SUPPLIED PASSAGE →
----------------------------------------

Jonathan Trotter started making his own special blend of Spanish and English music three years ago.
At the time, he’d only been playing guitar for three years and was just beginning to dabble in music.
By midsummer of that first year, he had hit the top of the Latin-American charts.
Over the past three years, those initial hit singles from his first CD have led to other albums as well as a lot of jet setting around the U.S. and parts of Latin America for concerts.
Trotter, who had never considered music as a career before, was instantly thrust into a world of screaming girls, television and radio interviews and top reggaeton producers — in the Latin-American world, anyway. At home in the U.S., he was still Jonathan Trotter, a typical college student.
“The funny thing was … I never wanted to be on a CD. I never wanted to hear my voice,” he said. “I said, ‘There’s no way someone’s going to want to listen to me for 14 tracks in a row.'” But apparently, more than a few people did.
North Carolinian, born and raised Trotter, known as “el Americano” by his fans, grew up in Winston-Salem. He didn’t even speak Spanish until he was about 16 years old.
His parents own Sunnyside Ice, a family business his grandfather had started upon his return from World War II. Most of the people who work in the ice warehouse are Latino, according to Trotter, and that was where he first became exposed to Latin American culture.
Trotter, now a senior in Spanish, didn’t even know what he wanted to do with the rest of his life when he initially entered college. In fact, he wasn’t even a student at N.C. State.
Trotter first attended Appalachian State on a tennis scholarship. He had been playing tennis since he was 12; however, he said the sport lost its charm as his freshman year progressed. He decided to give it up and pursue other things, such as a social life, he said with a laugh.

----------------------------------------

Page-level text extractions
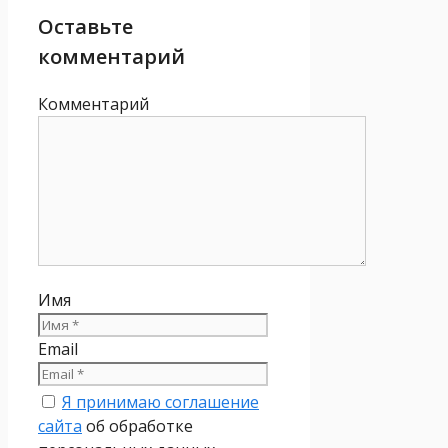
Оставьте
комментарий
Комментарий
Имя
Email
Я принимаю соглашение
сайта
об обработке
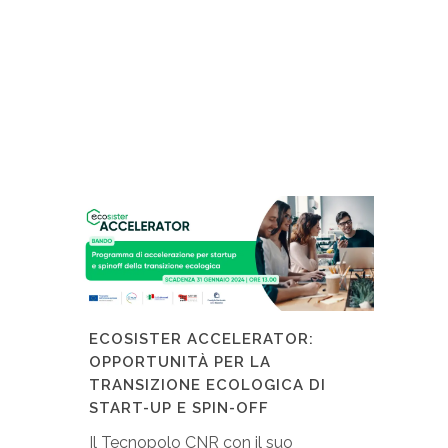
ECOSISTER ACCELERATOR:
OPPORTUNITÀ PER LA
TRANSIZIONE ECOLOGICA DI
START-UP E SPIN-OFF
Il Tecnopolo CNR con il suo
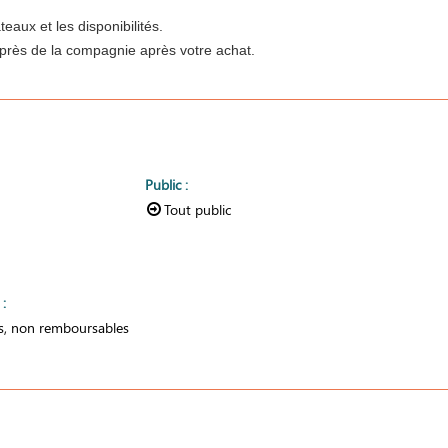
eaux et les disponibilités.
près de la compagnie après votre achat.
Public
:
Tout public
n
:
es, non remboursables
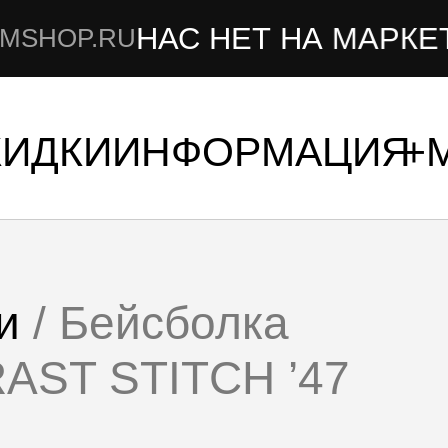
НАС НЕТ НА МАРКЕТПЛЕ
.RU
КИДКИ
ИНФОРМАЦИЯ
и
/ Бейсболка
ST STITCH ’47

----------------------------------------

ASSIGNMENT A → Recast the paragraph of the Trotter profile beginning "Trotter first attended Appalachian State" as a short bulleted list that keeps its main facts.
ASSIGNMENT B →
Answer these from the Trotter profile:
(i) How long had Trotter been playing guitar when he began making his blend of Spanish and English music?
(ii) What do his fans call him?
(iii) Who started the family business Sunnyside Ice?

WRITTEN REPLY A →
- Attended Appalachian State on a tennis scholarship
- Had played tennis since age 12
- Found the sport lost its charm as his freshman year went on
- Gave it up to pursue other things, such as a social life

WRITTEN REPLY B →
(i) Three years.
(ii) "el Americano."
(iii) His grandfather, after returning from World War II.